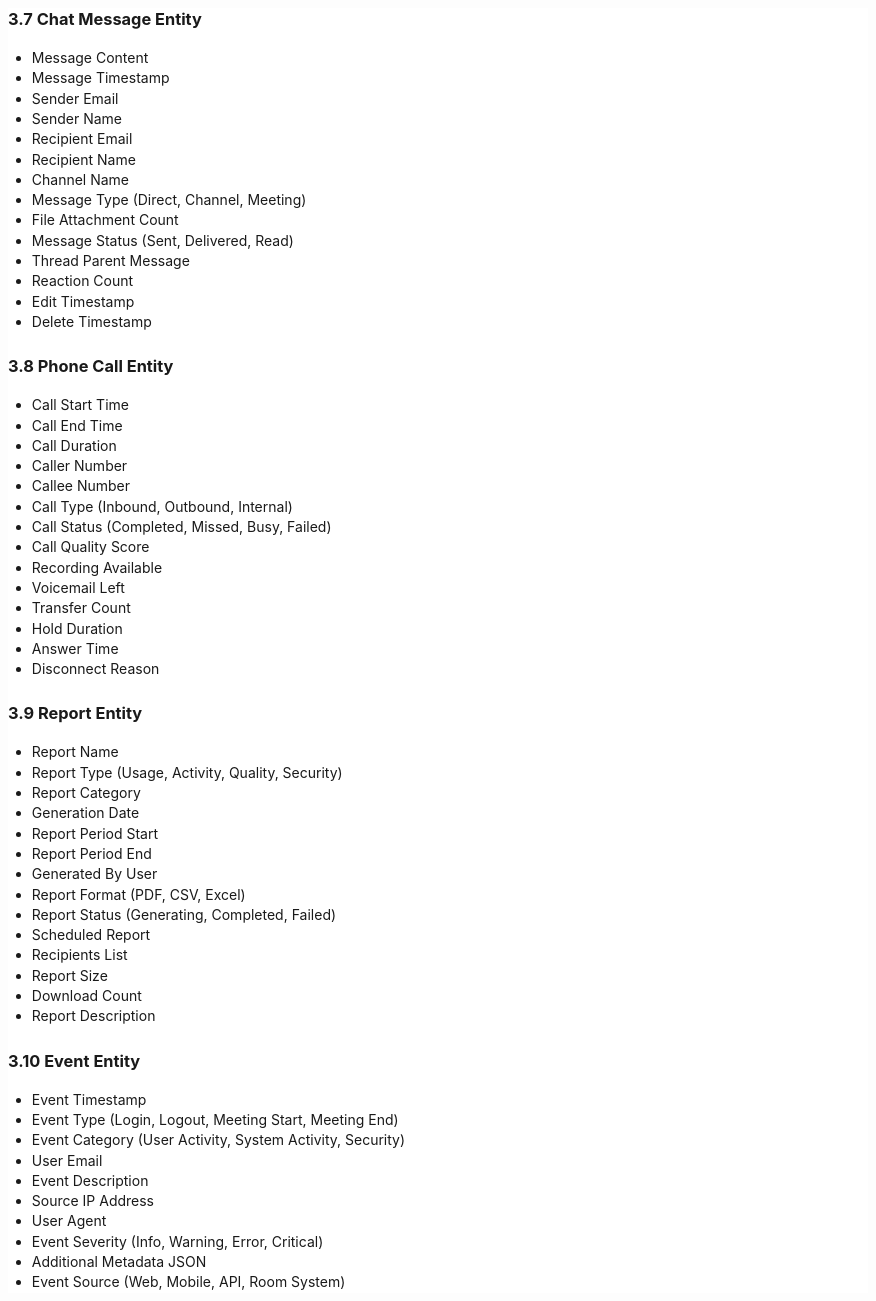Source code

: ### 3.7 Chat Message Entity
- Message Content
- Message Timestamp
- Sender Email
- Sender Name
- Recipient Email
- Recipient Name
- Channel Name
- Message Type (Direct, Channel, Meeting)
- File Attachment Count
- Message Status (Sent, Delivered, Read)
- Thread Parent Message
- Reaction Count
- Edit Timestamp
- Delete Timestamp

### 3.8 Phone Call Entity
- Call Start Time
- Call End Time
- Call Duration
- Caller Number
- Callee Number
- Call Type (Inbound, Outbound, Internal)
- Call Status (Completed, Missed, Busy, Failed)
- Call Quality Score
- Recording Available
- Voicemail Left
- Transfer Count
- Hold Duration
- Answer Time
- Disconnect Reason

### 3.9 Report Entity
- Report Name
- Report Type (Usage, Activity, Quality, Security)
- Report Category
- Generation Date
- Report Period Start
- Report Period End
- Generated By User
- Report Format (PDF, CSV, Excel)
- Report Status (Generating, Completed, Failed)
- Scheduled Report
- Recipients List
- Report Size
- Download Count
- Report Description

### 3.10 Event Entity
- Event Timestamp
- Event Type (Login, Logout, Meeting Start, Meeting End)
- Event Category (User Activity, System Activity, Security)
- User Email
- Event Description
- Source IP Address
- User Agent
- Event Severity (Info, Warning, Error, Critical)
- Additional Metadata JSON
- Event Source (Web, Mobile, API, Room System)

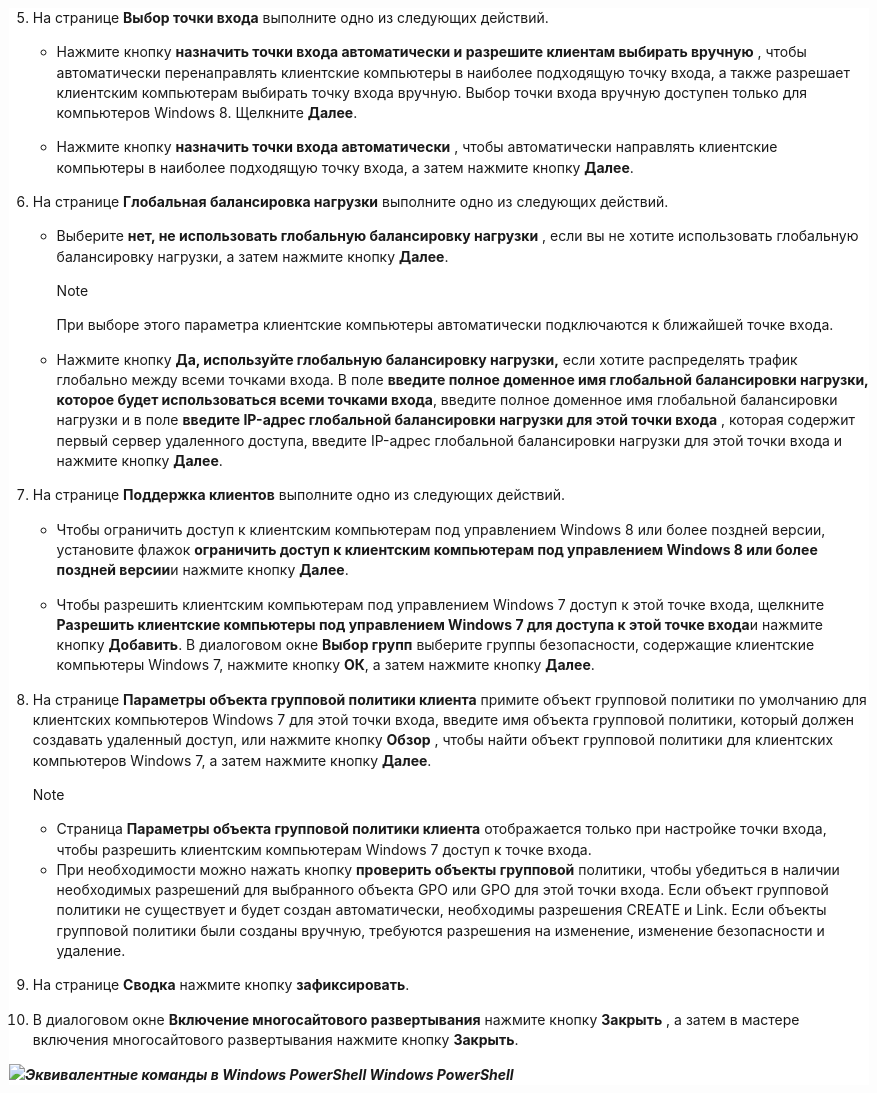 5.  На странице **Выбор точки входа** выполните одно из следующих действий.  
  
    -   Нажмите кнопку **назначить точки входа автоматически и разрешите клиентам выбирать вручную** , чтобы автоматически перенаправлять клиентские компьютеры в наиболее подходящую точку входа, а также разрешает клиентским компьютерам выбирать точку входа вручную. Выбор точки входа вручную доступен только для компьютеров Windows 8. Щелкните **Далее**.  
  
    -   Нажмите кнопку **назначить точки входа автоматически** , чтобы автоматически направлять клиентские компьютеры в наиболее подходящую точку входа, а затем нажмите кнопку **Далее**.  
  
6.  На странице **Глобальная балансировка нагрузки** выполните одно из следующих действий.  
  
    -   Выберите **нет, не использовать глобальную балансировку нагрузки** , если вы не хотите использовать глобальную балансировку нагрузки, а затем нажмите кнопку **Далее**.  
  
        > [!NOTE]  
        > При выборе этого параметра клиентские компьютеры автоматически подключаются к ближайшей точке входа.  
  
    -   Нажмите кнопку **Да, используйте глобальную балансировку нагрузки,** если хотите распределять трафик глобально между всеми точками входа. В поле **введите полное доменное имя глобальной балансировки нагрузки, которое будет использоваться всеми точками входа**, введите полное доменное имя глобальной балансировки нагрузки и в поле **введите IP-адрес глобальной балансировки нагрузки для этой точки входа** , которая содержит первый сервер удаленного доступа, введите IP-адрес глобальной балансировки нагрузки для этой точки входа и нажмите кнопку **Далее**.  
  
7.  На странице **Поддержка клиентов** выполните одно из следующих действий.  
  
    -   Чтобы ограничить доступ к клиентским компьютерам под управлением Windows 8 или более поздней версии, установите флажок **ограничить доступ к клиентским компьютерам под управлением Windows 8 или более поздней версии**и нажмите кнопку **Далее**.  
  
    -   Чтобы разрешить клиентским компьютерам под управлением Windows 7 доступ к этой точке входа, щелкните **Разрешить клиентские компьютеры под управлением Windows 7 для доступа к этой точке входа**и нажмите кнопку **Добавить**. В диалоговом окне **Выбор групп** выберите группы безопасности, содержащие клиентские компьютеры Windows 7, нажмите кнопку **ОК**, а затем нажмите кнопку **Далее**.  
  
8.  На странице **Параметры объекта групповой политики клиента** примите объект групповой политики по умолчанию для клиентских компьютеров Windows 7 для этой точки входа, введите имя объекта групповой политики, который должен создавать удаленный доступ, или нажмите кнопку **Обзор** , чтобы найти объект групповой политики для клиентских компьютеров Windows 7, а затем нажмите кнопку **Далее**.  
  
    > [!NOTE]  
    > -   Страница **Параметры объекта групповой политики клиента** отображается только при настройке точки входа, чтобы разрешить клиентским компьютерам Windows 7 доступ к точке входа.  
    > -   При необходимости можно нажать кнопку **проверить объекты групповой** политики, чтобы убедиться в наличии необходимых разрешений для выбранного объекта GPO или GPO для этой точки входа. Если объект групповой политики не существует и будет создан автоматически, необходимы разрешения CREATE и Link. Если объекты групповой политики были созданы вручную, требуются разрешения на изменение, изменение безопасности и удаление.  
  
9. На странице **Сводка** нажмите кнопку **зафиксировать**.  
  
10. В диалоговом окне **Включение многосайтового развертывания** нажмите кнопку **Закрыть** , а затем в мастере включения многосайтового развертывания нажмите кнопку **Закрыть**.  
  
![](../../../../media/Step-3-Configure-the-Multisite-Deployment/PowerShellLogoSmall.gif)***<em>Эквивалентные команды</em> в Windows PowerShell Windows PowerShell***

■ ■ ■ ■ ■

• _WORK ORDER_
Copy out each line of the data above, exactly, if it lies between the line holding "- Recipient Name" and the line holding "- Report Type", inclusive; copy no other line.

• _WRITTEN ANSWER_
- Recipient Name
- Channel Name
- Message Type (Direct, Channel, Meeting)
- File Attachment Count
- Message Status (Sent, Delivered, Read)
- Thread Parent Message
- Reaction Count
- Edit Timestamp
- Delete Timestamp

### 3.8 Phone Call Entity
- Call Start Time
- Call End Time
- Call Duration
- Caller Number
- Callee Number
- Call Type (Inbound, Outbound, Internal)
- Call Status (Completed, Missed, Busy, Failed)
- Call Quality Score
- Recording Available
- Voicemail Left
- Transfer Count
- Hold Duration
- Answer Time
- Disconnect Reason

### 3.9 Report Entity
- Report Name
- Report Type (Usage, Activity, Quality, Security)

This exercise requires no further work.